» REQUIREMENT
Lines that include the string "Negative" are the ones to copy from the entries below.

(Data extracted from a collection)

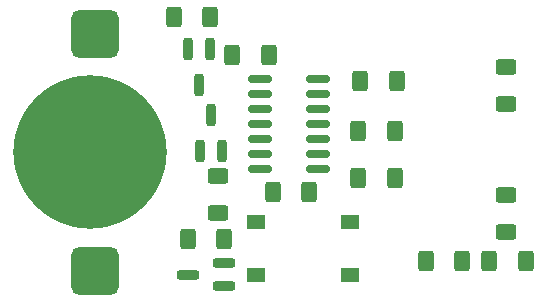
<source format=gtp>
G04 #@! TF.GenerationSoftware,KiCad,Pcbnew,9.0.1*
G04 #@! TF.CreationDate,2025-09-23T20:38:02+02:00*
G04 #@! TF.ProjectId,kostka-smd,6b6f7374-6b61-42d7-936d-642e6b696361,1*
G04 #@! TF.SameCoordinates,Original*
G04 #@! TF.FileFunction,Paste,Top*
G04 #@! TF.FilePolarity,Positive*
%FSLAX46Y46*%
G04 Gerber Fmt 4.6, Leading zero omitted, Abs format (unit mm)*
G04 Created by KiCad (PCBNEW 9.0.1) date 2025-09-23 20:38:02*
%MOMM*%
%LPD*%
G01*
G04 APERTURE LIST*
G04 Aperture macros list*
%AMRoundRect*
0 Rectangle with rounded corners*
0 $1 Rounding radius*
0 $2 $3 $4 $5 $6 $7 $8 $9 X,Y pos of 4 corners*
0 Add a 4 corners polygon primitive as box body*
4,1,4,$2,$3,$4,$5,$6,$7,$8,$9,$2,$3,0*
0 Add four circle primitives for the rounded corners*
1,1,$1+$1,$2,$3*
1,1,$1+$1,$4,$5*
1,1,$1+$1,$6,$7*
1,1,$1+$1,$8,$9*
0 Add four rect primitives between the rounded corners*
20,1,$1+$1,$2,$3,$4,$5,0*
20,1,$1+$1,$4,$5,$6,$7,0*
20,1,$1+$1,$6,$7,$8,$9,0*
20,1,$1+$1,$8,$9,$2,$3,0*%
G04 Aperture macros list end*
%ADD10RoundRect,0.250000X0.625000X-0.400000X0.625000X0.400000X-0.625000X0.400000X-0.625000X-0.400000X0*%
%ADD11RoundRect,0.150000X-0.825000X-0.150000X0.825000X-0.150000X0.825000X0.150000X-0.825000X0.150000X0*%
%ADD12RoundRect,0.250000X0.400000X0.625000X-0.400000X0.625000X-0.400000X-0.625000X0.400000X-0.625000X0*%
%ADD13RoundRect,0.200000X0.200000X-0.750000X0.200000X0.750000X-0.200000X0.750000X-0.200000X-0.750000X0*%
%ADD14RoundRect,0.250000X-0.400000X-0.625000X0.400000X-0.625000X0.400000X0.625000X-0.400000X0.625000X0*%
%ADD15R,1.550000X1.300000*%
%ADD16RoundRect,0.200000X-0.200000X0.750000X-0.200000X-0.750000X0.200000X-0.750000X0.200000X0.750000X0*%
%ADD17RoundRect,0.600000X1.400000X-1.400000X1.400000X1.400000X-1.400000X1.400000X-1.400000X-1.400000X0*%
%ADD18C,13.000000*%
%ADD19RoundRect,0.200000X0.750000X0.200000X-0.750000X0.200000X-0.750000X-0.200000X0.750000X-0.200000X0*%
G04 APERTURE END LIST*
D10*
X179600000Y-88550000D03*
X179600000Y-85450000D03*
D11*
X158725000Y-86390000D03*
X158725000Y-87660000D03*
X158725000Y-88930000D03*
X158725000Y-90200000D03*
X158725000Y-91470000D03*
X158725000Y-92740000D03*
X158725000Y-94010000D03*
X163675000Y-94010000D03*
X163675000Y-92740000D03*
X163675000Y-91470000D03*
X163675000Y-90200000D03*
X163675000Y-88930000D03*
X163675000Y-87660000D03*
X163675000Y-86390000D03*
D10*
X179600000Y-99350000D03*
X179600000Y-96250000D03*
D12*
X170150000Y-90800000D03*
X167050000Y-90800000D03*
D13*
X153650000Y-92500000D03*
X155550000Y-92500000D03*
X154600000Y-89500000D03*
D12*
X159500000Y-84400000D03*
X156400000Y-84400000D03*
D14*
X151450000Y-81200000D03*
X154550000Y-81200000D03*
D12*
X162950000Y-96000000D03*
X159850000Y-96000000D03*
X155750000Y-100000000D03*
X152650000Y-100000000D03*
X175880000Y-101800000D03*
X172780000Y-101800000D03*
D15*
X166380000Y-103050000D03*
X158420000Y-103050000D03*
X166380000Y-98550000D03*
X158420000Y-98550000D03*
D16*
X154550000Y-83900000D03*
X152650000Y-83900000D03*
X153600000Y-86900000D03*
D10*
X155200000Y-97750000D03*
X155200000Y-94650000D03*
D12*
X170350000Y-86600000D03*
X167250000Y-86600000D03*
D17*
X144800000Y-102700000D03*
X144800000Y-82600000D03*
D18*
X144350000Y-92650000D03*
D12*
X181280000Y-101800000D03*
X178180000Y-101800000D03*
D19*
X155700000Y-103950000D03*
X155700000Y-102050000D03*
X152700000Y-103000000D03*
D12*
X170150000Y-94800000D03*
X167050000Y-94800000D03*
M02*

</source>
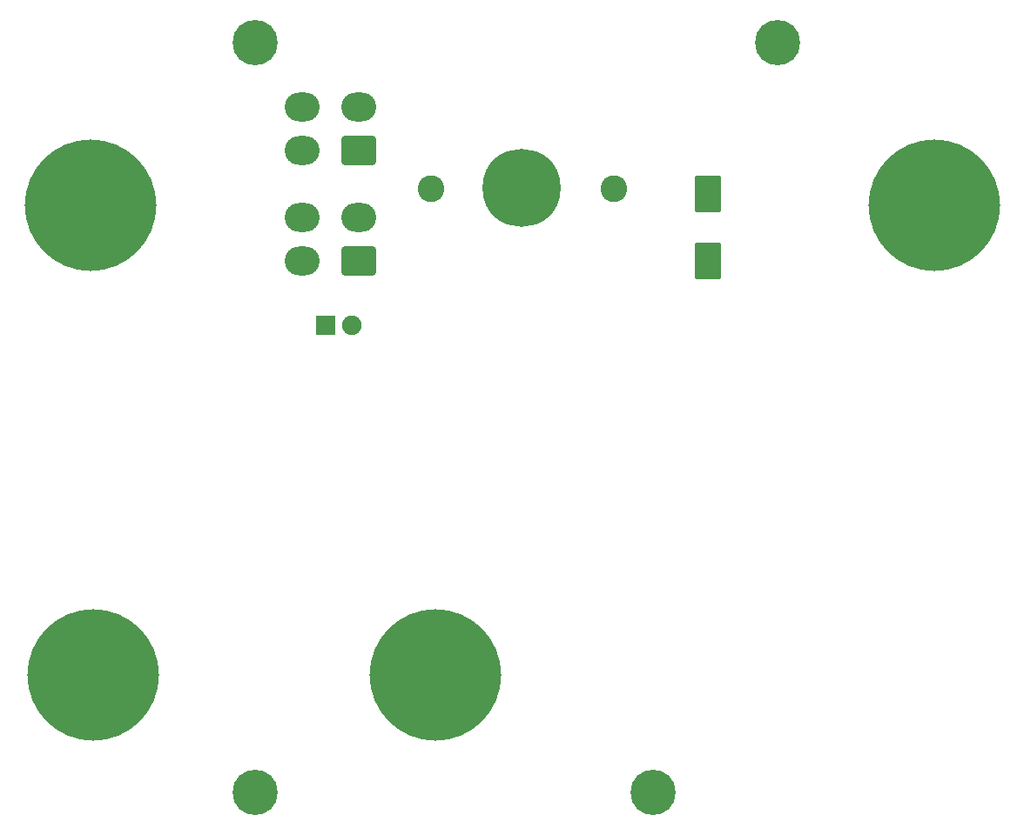
<source format=gbr>
%TF.GenerationSoftware,KiCad,Pcbnew,(6.0.9)*%
%TF.CreationDate,2022-12-26T15:58:23-09:00*%
%TF.ProjectId,ECS Panel PCB V2,45435320-5061-46e6-956c-205043422056,rev?*%
%TF.SameCoordinates,Original*%
%TF.FileFunction,Soldermask,Bot*%
%TF.FilePolarity,Negative*%
%FSLAX46Y46*%
G04 Gerber Fmt 4.6, Leading zero omitted, Abs format (unit mm)*
G04 Created by KiCad (PCBNEW (6.0.9)) date 2022-12-26 15:58:23*
%MOMM*%
%LPD*%
G01*
G04 APERTURE LIST*
G04 Aperture macros list*
%AMRoundRect*
0 Rectangle with rounded corners*
0 $1 Rounding radius*
0 $2 $3 $4 $5 $6 $7 $8 $9 X,Y pos of 4 corners*
0 Add a 4 corners polygon primitive as box body*
4,1,4,$2,$3,$4,$5,$6,$7,$8,$9,$2,$3,0*
0 Add four circle primitives for the rounded corners*
1,1,$1+$1,$2,$3*
1,1,$1+$1,$4,$5*
1,1,$1+$1,$6,$7*
1,1,$1+$1,$8,$9*
0 Add four rect primitives between the rounded corners*
20,1,$1+$1,$2,$3,$4,$5,0*
20,1,$1+$1,$4,$5,$6,$7,0*
20,1,$1+$1,$6,$7,$8,$9,0*
20,1,$1+$1,$8,$9,$2,$3,0*%
G04 Aperture macros list end*
%ADD10RoundRect,0.300000X1.000000X-1.500000X1.000000X1.500000X-1.000000X1.500000X-1.000000X-1.500000X0*%
%ADD11RoundRect,0.050000X-0.900000X-0.900000X0.900000X-0.900000X0.900000X0.900000X-0.900000X0.900000X0*%
%ADD12C,1.900000*%
%ADD13RoundRect,0.300001X1.399999X-1.099999X1.399999X1.099999X-1.399999X1.099999X-1.399999X-1.099999X0*%
%ADD14O,3.400000X2.800000*%
%ADD15C,12.800000*%
%ADD16C,7.600000*%
%ADD17C,4.400000*%
%ADD18C,2.600000*%
G04 APERTURE END LIST*
D10*
%TO.C,C1*%
X111379000Y-99973000D03*
X111379000Y-93473000D03*
%TD*%
D11*
%TO.C,D1*%
X74200000Y-106300000D03*
D12*
X76740000Y-106300000D03*
%TD*%
D13*
%TO.C,J1*%
X77436000Y-89248600D03*
D14*
X77436000Y-85048600D03*
X71936000Y-89248600D03*
X71936000Y-85048600D03*
%TD*%
D13*
%TO.C,J2*%
X77436000Y-100000000D03*
D14*
X77436000Y-95800000D03*
X71936000Y-100000000D03*
X71936000Y-95800000D03*
%TD*%
D15*
%TO.C,1*%
X51308000Y-94589600D03*
X51308000Y-94589600D03*
%TD*%
%TO.C,3*%
X133350000Y-94589600D03*
X133350000Y-94589600D03*
%TD*%
%TO.C,5*%
X51562000Y-140309600D03*
%TD*%
%TO.C,REF\u002A\u002A*%
X84899499Y-140309600D03*
%TD*%
D16*
%TO.C,REF\u002A\u002A*%
X93275000Y-92850000D03*
X93275000Y-92850000D03*
%TD*%
D17*
%TO.C,REF\u002A\u002A*%
X67310000Y-78714600D03*
%TD*%
%TO.C,REF\u002A\u002A*%
X118110000Y-78714600D03*
%TD*%
%TO.C,REF\u002A\u002A*%
X106045000Y-151739600D03*
%TD*%
%TO.C,REF\u002A\u002A*%
X67310000Y-151739600D03*
%TD*%
D18*
%TO.C,REF\u002A\u002A*%
X84455000Y-92938600D03*
%TD*%
%TO.C,REF\u002A\u002A*%
X102235000Y-92938600D03*
%TD*%
M02*

</source>
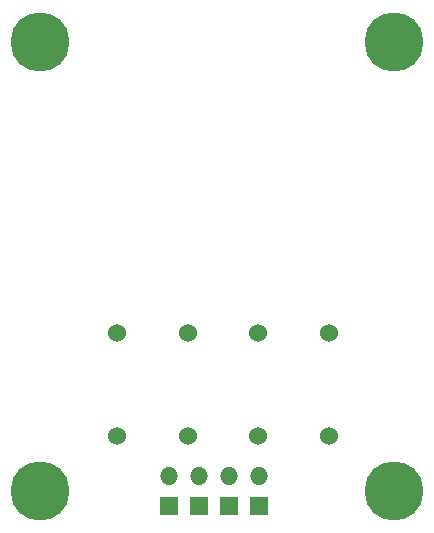
<source format=gbr>
%TF.GenerationSoftware,KiCad,Pcbnew,7.0.9*%
%TF.CreationDate,2025-02-12T23:41:44+09:00*%
%TF.ProjectId,hid_taiko_rp2040_lite,6869645f-7461-4696-9b6f-5f7270323034,rev?*%
%TF.SameCoordinates,Original*%
%TF.FileFunction,Soldermask,Bot*%
%TF.FilePolarity,Negative*%
%FSLAX46Y46*%
G04 Gerber Fmt 4.6, Leading zero omitted, Abs format (unit mm)*
G04 Created by KiCad (PCBNEW 7.0.9) date 2025-02-12 23:41:44*
%MOMM*%
%LPD*%
G01*
G04 APERTURE LIST*
%ADD10C,1.524000*%
%ADD11C,5.000000*%
%ADD12R,1.524000X1.524000*%
%ADD13O,1.524000X1.524000*%
G04 APERTURE END LIST*
D10*
%TO.C,U6*%
X149500000Y-77400000D03*
X149500000Y-68650000D03*
%TD*%
D11*
%TO.C,J2*%
X131000000Y-44000000D03*
%TD*%
%TO.C,J2*%
X161000000Y-44000000D03*
%TD*%
%TO.C,J2*%
X161000000Y-82000000D03*
%TD*%
D12*
%TO.C,U2*%
X141930000Y-83320000D03*
X144470000Y-83320000D03*
X147010000Y-83320000D03*
X149550000Y-83320000D03*
D13*
X141930000Y-80780000D03*
X144470000Y-80780000D03*
X147010000Y-80780000D03*
X149550000Y-80780000D03*
%TD*%
D10*
%TO.C,U8*%
X137500000Y-77400000D03*
X137500000Y-68650000D03*
%TD*%
%TO.C,U7*%
X143500000Y-77400000D03*
X143500000Y-68650000D03*
%TD*%
D11*
%TO.C,J2*%
X131000000Y-82000000D03*
%TD*%
D10*
%TO.C,U5*%
X155500000Y-77400000D03*
X155500000Y-68650000D03*
%TD*%
M02*

</source>
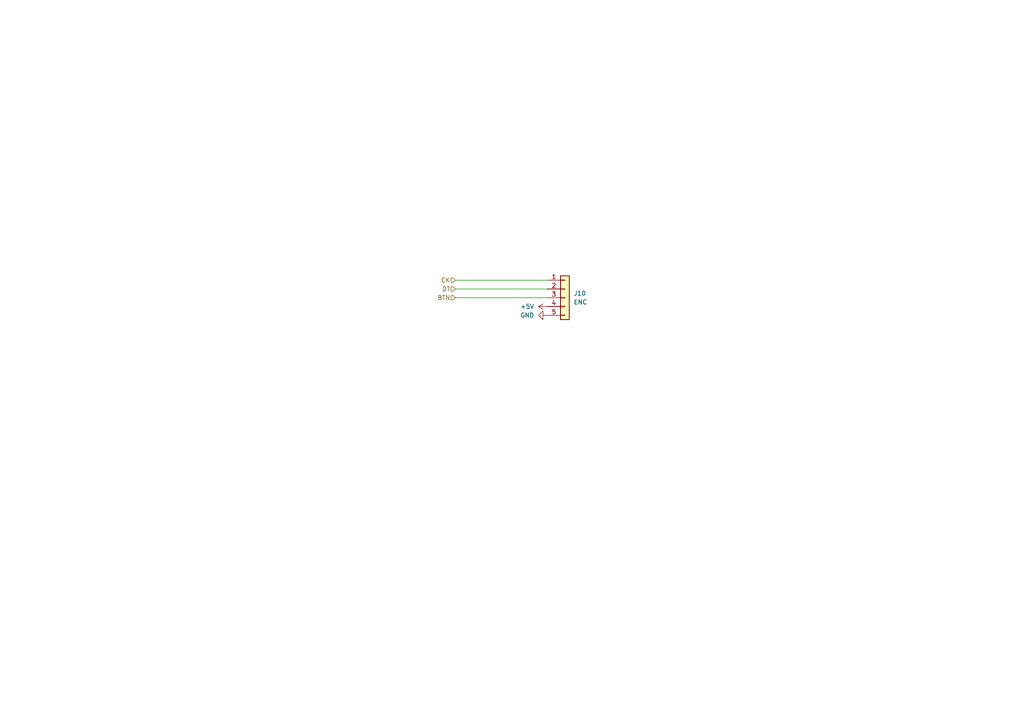
<source format=kicad_sch>
(kicad_sch
	(version 20250114)
	(generator "eeschema")
	(generator_version "9.0")
	(uuid "de020f62-48cf-4da2-bf78-5db8c1129df5")
	(paper "A4")
	
	(wire
		(pts
			(xy 132.08 81.28) (xy 158.75 81.28)
		)
		(stroke
			(width 0)
			(type default)
		)
		(uuid "127952ea-2342-465f-906a-d75382bab414")
	)
	(wire
		(pts
			(xy 132.08 83.82) (xy 158.75 83.82)
		)
		(stroke
			(width 0)
			(type default)
		)
		(uuid "53a22ebc-1869-4909-afac-1c9054b8093f")
	)
	(wire
		(pts
			(xy 132.08 86.36) (xy 158.75 86.36)
		)
		(stroke
			(width 0)
			(type default)
		)
		(uuid "a347ffbb-5389-4ad8-ac38-3220068b51b1")
	)
	(hierarchical_label "BTN"
		(shape input)
		(at 132.08 86.36 180)
		(effects
			(font
				(size 1.27 1.27)
			)
			(justify right)
		)
		(uuid "97e2fec6-5ede-47d2-af0a-9c0a9b6a17ea")
	)
	(hierarchical_label "DT"
		(shape input)
		(at 132.08 83.82 180)
		(effects
			(font
				(size 1.27 1.27)
			)
			(justify right)
		)
		(uuid "eaed50d5-f0c7-4640-960f-8c0b6a35fbd2")
	)
	(hierarchical_label "CK"
		(shape input)
		(at 132.08 81.28 180)
		(effects
			(font
				(size 1.27 1.27)
			)
			(justify right)
		)
		(uuid "fd3a3e03-a964-445c-aa9e-11296d9bb62f")
	)
	(symbol
		(lib_id "Connector_Generic:Conn_01x05")
		(at 163.83 86.36 0)
		(unit 1)
		(exclude_from_sim no)
		(in_bom yes)
		(on_board yes)
		(dnp no)
		(fields_autoplaced yes)
		(uuid "22db4eba-0416-4e1f-8970-d380ee3ef6c6")
		(property "Reference" "J10"
			(at 166.37 85.0899 0)
			(effects
				(font
					(size 1.27 1.27)
				)
				(justify left)
			)
		)
		(property "Value" "ENC"
			(at 166.37 87.6299 0)
			(effects
				(font
					(size 1.27 1.27)
				)
				(justify left)
			)
		)
		(property "Footprint" "Connector_PinHeader_2.54mm:PinHeader_1x05_P2.54mm_Vertical"
			(at 163.83 86.36 0)
			(effects
				(font
					(size 1.27 1.27)
				)
				(hide yes)
			)
		)
		(property "Datasheet" "~"
			(at 163.83 86.36 0)
			(effects
				(font
					(size 1.27 1.27)
				)
				(hide yes)
			)
		)
		(property "Description" "Generic connector, single row, 01x05, script generated (kicad-library-utils/schlib/autogen/connector/)"
			(at 163.83 86.36 0)
			(effects
				(font
					(size 1.27 1.27)
				)
				(hide yes)
			)
		)
		(pin "5"
			(uuid "5b99f308-e088-45a0-837d-c2f8b01f8a5b")
		)
		(pin "2"
			(uuid "7f3fdb18-85da-482f-bb3b-c42eb97c2690")
		)
		(pin "3"
			(uuid "3d2c310c-41d5-410e-bbd4-7d31194dbf82")
		)
		(pin "4"
			(uuid "ea5d3d94-ca4c-4b7e-9c4b-a9ceee4eb709")
		)
		(pin "1"
			(uuid "9edb2773-d744-4ed5-892e-6c27085c5cb4")
		)
		(instances
			(project ""
				(path "/60efaa1b-44bb-4814-90d0-8b9990f45080/989b6996-3c65-46e6-9287-8ea2322c18b9"
					(reference "J10")
					(unit 1)
				)
			)
		)
	)
	(symbol
		(lib_id "power:+5V")
		(at 158.75 88.9 90)
		(unit 1)
		(exclude_from_sim no)
		(in_bom yes)
		(on_board yes)
		(dnp no)
		(fields_autoplaced yes)
		(uuid "e9fc6f0f-934a-4e17-af24-684ef15b9e44")
		(property "Reference" "#PWR038"
			(at 162.56 88.9 0)
			(effects
				(font
					(size 1.27 1.27)
				)
				(hide yes)
			)
		)
		(property "Value" "+5V"
			(at 154.94 88.8999 90)
			(effects
				(font
					(size 1.27 1.27)
				)
				(justify left)
			)
		)
		(property "Footprint" ""
			(at 158.75 88.9 0)
			(effects
				(font
					(size 1.27 1.27)
				)
				(hide yes)
			)
		)
		(property "Datasheet" ""
			(at 158.75 88.9 0)
			(effects
				(font
					(size 1.27 1.27)
				)
				(hide yes)
			)
		)
		(property "Description" "Power symbol creates a global label with name \"+5V\""
			(at 158.75 88.9 0)
			(effects
				(font
					(size 1.27 1.27)
				)
				(hide yes)
			)
		)
		(pin "1"
			(uuid "f5e2e54b-8321-427a-bf79-741724333d3c")
		)
		(instances
			(project ""
				(path "/60efaa1b-44bb-4814-90d0-8b9990f45080/989b6996-3c65-46e6-9287-8ea2322c18b9"
					(reference "#PWR038")
					(unit 1)
				)
			)
		)
	)
	(symbol
		(lib_id "power:GND")
		(at 158.75 91.44 270)
		(unit 1)
		(exclude_from_sim no)
		(in_bom yes)
		(on_board yes)
		(dnp no)
		(fields_autoplaced yes)
		(uuid "f319e223-6ca7-4ef0-acd0-6b7b7e561de0")
		(property "Reference" "#PWR039"
			(at 152.4 91.44 0)
			(effects
				(font
					(size 1.27 1.27)
				)
				(hide yes)
			)
		)
		(property "Value" "GND"
			(at 154.94 91.4399 90)
			(effects
				(font
					(size 1.27 1.27)
				)
				(justify right)
			)
		)
		(property "Footprint" ""
			(at 158.75 91.44 0)
			(effects
				(font
					(size 1.27 1.27)
				)
				(hide yes)
			)
		)
		(property "Datasheet" ""
			(at 158.75 91.44 0)
			(effects
				(font
					(size 1.27 1.27)
				)
				(hide yes)
			)
		)
		(property "Description" "Power symbol creates a global label with name \"GND\" , ground"
			(at 158.75 91.44 0)
			(effects
				(font
					(size 1.27 1.27)
				)
				(hide yes)
			)
		)
		(pin "1"
			(uuid "24c7d08a-ab20-47cb-b06f-52cb173229fd")
		)
		(instances
			(project ""
				(path "/60efaa1b-44bb-4814-90d0-8b9990f45080/989b6996-3c65-46e6-9287-8ea2322c18b9"
					(reference "#PWR039")
					(unit 1)
				)
			)
		)
	)
)

</source>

» RESPONSE TO THE EXERCISE
%TF.FilePolarity,Negative*%
%TF.FilePolarity,Negative*%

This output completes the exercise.